To the health workers delivering malaria vaccines village by village .

You have made it harder, not impossible, but harder, for the rest of us to give up.

I want to propose that we treat 2026 not as a “fresh start,” but as a year of radical adulthood.

Adulthood means we no longer indulge in the fantasy that someone else, a leader, a billionaire, a technology, will solve this for us. It also means we refuse the equally childish temptation of nihilism.

So here is a simple, difficult covenant we might make with one another.

We will stop pretending we are innocent. Whether we live in war sones or far from them, in rich countries or poor, we exist inside systems that harm others. The point is not to wallow in guilt, but to understand that our choices, what we buy, what we vote for, what we tolerate, either reinforce those systems or help to transform them.

We will measure progress by protection. If the global economy grows, but extreme poverty (now more honestly defined) persists, we will call that what it is –  a failure of design. If AI makes some tasks easier but leaves democracy weaker and workers more precarious, we will not call that “innovation”; we will call it a misallocation of genius.

We will centre those who have suffered most.

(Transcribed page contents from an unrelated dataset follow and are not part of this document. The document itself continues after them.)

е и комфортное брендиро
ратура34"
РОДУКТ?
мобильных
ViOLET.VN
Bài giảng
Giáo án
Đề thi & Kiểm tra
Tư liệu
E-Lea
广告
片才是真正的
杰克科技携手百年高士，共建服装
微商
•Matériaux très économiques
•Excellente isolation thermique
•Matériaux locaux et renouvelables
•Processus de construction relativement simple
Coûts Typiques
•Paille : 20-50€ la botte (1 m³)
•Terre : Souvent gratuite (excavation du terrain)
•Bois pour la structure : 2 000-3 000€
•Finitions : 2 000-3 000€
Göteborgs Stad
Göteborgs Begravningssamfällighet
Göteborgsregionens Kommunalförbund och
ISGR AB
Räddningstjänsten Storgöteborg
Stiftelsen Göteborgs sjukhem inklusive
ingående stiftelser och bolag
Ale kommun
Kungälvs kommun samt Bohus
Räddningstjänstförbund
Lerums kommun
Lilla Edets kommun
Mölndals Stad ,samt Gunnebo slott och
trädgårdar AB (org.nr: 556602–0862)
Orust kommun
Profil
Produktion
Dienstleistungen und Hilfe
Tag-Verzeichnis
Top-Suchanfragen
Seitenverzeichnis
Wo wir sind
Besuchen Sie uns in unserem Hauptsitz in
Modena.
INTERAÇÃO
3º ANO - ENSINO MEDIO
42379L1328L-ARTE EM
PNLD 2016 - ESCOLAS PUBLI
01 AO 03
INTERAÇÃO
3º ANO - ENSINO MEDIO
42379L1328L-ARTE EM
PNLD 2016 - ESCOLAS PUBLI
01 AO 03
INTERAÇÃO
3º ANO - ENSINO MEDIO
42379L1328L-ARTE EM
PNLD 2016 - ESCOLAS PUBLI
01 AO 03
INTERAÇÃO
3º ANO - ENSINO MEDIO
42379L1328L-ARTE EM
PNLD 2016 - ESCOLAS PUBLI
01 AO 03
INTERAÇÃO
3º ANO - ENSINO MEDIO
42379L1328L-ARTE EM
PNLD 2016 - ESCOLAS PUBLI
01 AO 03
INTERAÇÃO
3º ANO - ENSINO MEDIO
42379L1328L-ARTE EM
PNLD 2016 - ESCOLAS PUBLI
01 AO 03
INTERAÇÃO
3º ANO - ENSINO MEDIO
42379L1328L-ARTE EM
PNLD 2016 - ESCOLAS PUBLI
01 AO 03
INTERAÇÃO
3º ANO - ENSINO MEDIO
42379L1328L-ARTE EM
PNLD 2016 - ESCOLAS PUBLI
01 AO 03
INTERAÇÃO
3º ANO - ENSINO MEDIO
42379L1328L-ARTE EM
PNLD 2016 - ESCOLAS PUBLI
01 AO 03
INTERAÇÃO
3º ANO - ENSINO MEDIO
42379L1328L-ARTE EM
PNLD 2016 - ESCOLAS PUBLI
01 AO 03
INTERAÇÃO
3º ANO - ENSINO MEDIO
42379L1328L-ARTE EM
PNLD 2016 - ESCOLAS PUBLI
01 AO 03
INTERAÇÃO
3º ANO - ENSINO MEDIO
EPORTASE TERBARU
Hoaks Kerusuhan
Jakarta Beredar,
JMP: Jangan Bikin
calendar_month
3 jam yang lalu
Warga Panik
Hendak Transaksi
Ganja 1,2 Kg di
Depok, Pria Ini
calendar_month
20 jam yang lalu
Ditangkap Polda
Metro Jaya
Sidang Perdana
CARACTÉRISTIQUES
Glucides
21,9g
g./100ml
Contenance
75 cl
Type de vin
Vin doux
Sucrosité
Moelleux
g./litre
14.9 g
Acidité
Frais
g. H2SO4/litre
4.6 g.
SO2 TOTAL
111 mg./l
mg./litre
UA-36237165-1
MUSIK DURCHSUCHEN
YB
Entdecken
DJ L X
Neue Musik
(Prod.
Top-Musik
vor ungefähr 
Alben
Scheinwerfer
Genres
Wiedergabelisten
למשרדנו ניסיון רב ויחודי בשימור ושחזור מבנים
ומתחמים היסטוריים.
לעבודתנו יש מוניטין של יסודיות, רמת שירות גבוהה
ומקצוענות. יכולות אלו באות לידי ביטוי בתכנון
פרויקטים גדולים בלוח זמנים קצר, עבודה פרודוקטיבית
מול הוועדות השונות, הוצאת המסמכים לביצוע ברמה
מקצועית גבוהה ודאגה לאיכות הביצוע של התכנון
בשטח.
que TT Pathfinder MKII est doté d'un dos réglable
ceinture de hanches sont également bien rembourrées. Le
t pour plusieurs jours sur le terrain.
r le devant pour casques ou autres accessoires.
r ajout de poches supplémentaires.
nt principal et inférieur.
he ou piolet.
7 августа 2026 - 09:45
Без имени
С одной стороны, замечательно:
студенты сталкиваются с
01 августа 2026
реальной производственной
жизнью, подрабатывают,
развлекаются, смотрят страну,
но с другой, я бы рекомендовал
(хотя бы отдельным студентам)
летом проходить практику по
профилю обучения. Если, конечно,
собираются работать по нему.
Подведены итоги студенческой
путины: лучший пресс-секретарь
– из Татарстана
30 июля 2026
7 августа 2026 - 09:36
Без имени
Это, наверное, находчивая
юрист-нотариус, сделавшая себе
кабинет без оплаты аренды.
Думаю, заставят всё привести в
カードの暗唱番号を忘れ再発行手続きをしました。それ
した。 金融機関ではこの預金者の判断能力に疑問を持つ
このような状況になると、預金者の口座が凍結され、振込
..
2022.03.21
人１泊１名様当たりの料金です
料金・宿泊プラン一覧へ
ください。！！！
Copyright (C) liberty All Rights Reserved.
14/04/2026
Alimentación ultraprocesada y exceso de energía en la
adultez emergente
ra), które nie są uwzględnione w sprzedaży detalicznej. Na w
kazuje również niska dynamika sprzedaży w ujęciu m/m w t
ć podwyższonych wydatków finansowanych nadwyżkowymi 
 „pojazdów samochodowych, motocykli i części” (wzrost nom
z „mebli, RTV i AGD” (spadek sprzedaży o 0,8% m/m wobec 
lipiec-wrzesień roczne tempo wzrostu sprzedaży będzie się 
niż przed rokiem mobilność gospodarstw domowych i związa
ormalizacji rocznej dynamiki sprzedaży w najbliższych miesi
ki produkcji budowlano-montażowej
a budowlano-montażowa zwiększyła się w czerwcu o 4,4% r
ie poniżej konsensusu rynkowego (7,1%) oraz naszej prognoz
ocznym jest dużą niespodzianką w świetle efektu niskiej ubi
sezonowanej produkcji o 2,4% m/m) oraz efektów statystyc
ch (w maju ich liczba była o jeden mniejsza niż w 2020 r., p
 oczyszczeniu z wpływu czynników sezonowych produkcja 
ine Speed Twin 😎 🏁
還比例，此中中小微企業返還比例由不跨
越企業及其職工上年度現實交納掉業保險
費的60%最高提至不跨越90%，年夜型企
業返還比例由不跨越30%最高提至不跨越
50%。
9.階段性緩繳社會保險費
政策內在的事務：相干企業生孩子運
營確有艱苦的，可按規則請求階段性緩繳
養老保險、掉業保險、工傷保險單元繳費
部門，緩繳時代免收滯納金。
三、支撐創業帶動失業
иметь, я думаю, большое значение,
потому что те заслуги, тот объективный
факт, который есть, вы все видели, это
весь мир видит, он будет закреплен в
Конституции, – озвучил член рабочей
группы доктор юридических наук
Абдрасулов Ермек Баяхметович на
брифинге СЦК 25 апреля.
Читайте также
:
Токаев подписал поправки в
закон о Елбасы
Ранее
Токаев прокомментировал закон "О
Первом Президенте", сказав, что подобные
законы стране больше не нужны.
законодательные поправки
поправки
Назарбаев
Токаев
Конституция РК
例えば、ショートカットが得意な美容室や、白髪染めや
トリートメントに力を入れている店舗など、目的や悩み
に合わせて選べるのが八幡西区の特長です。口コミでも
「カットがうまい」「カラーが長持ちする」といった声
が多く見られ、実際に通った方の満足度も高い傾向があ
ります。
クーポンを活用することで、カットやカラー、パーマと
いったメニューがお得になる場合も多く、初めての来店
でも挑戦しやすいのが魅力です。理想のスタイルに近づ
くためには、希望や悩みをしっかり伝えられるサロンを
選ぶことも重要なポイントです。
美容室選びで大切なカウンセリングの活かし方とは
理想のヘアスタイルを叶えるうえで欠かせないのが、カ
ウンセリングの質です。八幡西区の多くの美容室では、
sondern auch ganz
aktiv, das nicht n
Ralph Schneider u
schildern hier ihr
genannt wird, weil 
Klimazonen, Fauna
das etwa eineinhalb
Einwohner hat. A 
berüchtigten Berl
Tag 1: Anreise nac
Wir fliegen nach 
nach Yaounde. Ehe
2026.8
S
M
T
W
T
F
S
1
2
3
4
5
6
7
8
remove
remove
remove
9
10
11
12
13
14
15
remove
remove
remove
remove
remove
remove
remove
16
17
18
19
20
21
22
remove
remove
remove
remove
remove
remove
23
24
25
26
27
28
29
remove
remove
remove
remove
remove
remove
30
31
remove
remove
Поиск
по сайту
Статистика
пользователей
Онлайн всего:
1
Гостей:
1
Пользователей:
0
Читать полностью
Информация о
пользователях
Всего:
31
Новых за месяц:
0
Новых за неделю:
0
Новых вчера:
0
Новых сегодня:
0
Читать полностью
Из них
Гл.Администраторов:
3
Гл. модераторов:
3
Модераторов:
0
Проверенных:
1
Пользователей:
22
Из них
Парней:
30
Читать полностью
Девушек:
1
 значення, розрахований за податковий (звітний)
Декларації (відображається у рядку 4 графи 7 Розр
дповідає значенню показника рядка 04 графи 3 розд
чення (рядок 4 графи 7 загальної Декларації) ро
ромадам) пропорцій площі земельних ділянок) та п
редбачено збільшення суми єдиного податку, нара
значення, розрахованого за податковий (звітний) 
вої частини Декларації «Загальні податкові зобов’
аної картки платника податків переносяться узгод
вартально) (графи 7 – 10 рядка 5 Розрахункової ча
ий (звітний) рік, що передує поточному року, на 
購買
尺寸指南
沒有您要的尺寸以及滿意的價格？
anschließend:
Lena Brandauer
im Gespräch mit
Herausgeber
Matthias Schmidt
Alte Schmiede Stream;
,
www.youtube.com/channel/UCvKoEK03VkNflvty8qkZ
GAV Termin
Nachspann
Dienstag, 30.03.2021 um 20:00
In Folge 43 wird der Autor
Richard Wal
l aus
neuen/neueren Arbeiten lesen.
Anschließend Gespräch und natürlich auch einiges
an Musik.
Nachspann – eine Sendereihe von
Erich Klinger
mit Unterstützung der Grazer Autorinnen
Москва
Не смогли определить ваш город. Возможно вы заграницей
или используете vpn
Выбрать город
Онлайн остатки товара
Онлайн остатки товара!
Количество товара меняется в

The world’s 122 million displaced people are not a side-story; they are the main characters of this century. So are the children of Gaza, the farmers of Sudan, the coastal families of Pakistan, the slum-dwellers of Lagos and Manila and São Paulo. If our plans for AI, for trade, for climate, for medicine, do not materially improve their lives, they are not serious.

We will treat technology as a tool, not a destiny. Resolution 79/325 and the new AI panel are important not because they will magically “govern AI,” but because they symbolise something overdue –  the insistence that technology must answer to the world, not the other way around.

We will consciously practice tenderness. This may sound small compared to geopolitical strategy or climate finance. It is not. The decision to speak to opponents without dehumanising them, to protect a minority even when it is politically costly, to comfort a frightened child, to treat migrants and queer people and religious others as fully human, these are the micro-choices that, in aggregate, determine whether we slide into fascism or build a liveable pluralism.

Humanity, you are capable of astonishing brutality. 2025 has shown that beyond any doubt.

But you are also capable of something rarer –  moral imagination.

You can imagine a Ukrainian reconstruction that avoids the mistakes of previous post-war orders and centres justice for the displaced.
You can imagine a Middle East where Palestinian safety and dignity are non-negotiable, and Jewish safety and dignity are non-negotiable, and any project that demands the sacrifice of either is rejected.

You can imagine an energy system that treats forests as priceless allies, not fuel stockpiles.

You can imagine an AI ecosystem that expands the capabilities of the poor more than the convenience of the already powerful.

As a species, we are now far too powerful to be merely clever. We must become wise.

Wisdom, in this context, might mean something like this:

To remember every statistic hides a face.

To accept that suffering anywhere is ultimately unsustainable everywhere.

To understand that the point of all our science, all our art, all our politics, is simple –  to make it easier for human beings, and the more-than-human world we inhabit, to flourish.

I will not offer you false comfort. 2026 will be hard. Some of the worst consequences of our past choices are still on their way. But I will offer you this conviction, born of both data and observation.

You have not yet exhausted your capacity to do good. You have not yet reached the limits of your empathy, your creativity, your solidarity. You have not yet told your best story.

I thus beseech us to enter 2026 not with naïve optimism, but with stubborn, disciplined hope, the kind that organises, votes, donates, builds, tends, and refuses to look away.

With gratitude, and with trust in the wiser, kinder version of us that is still emerging.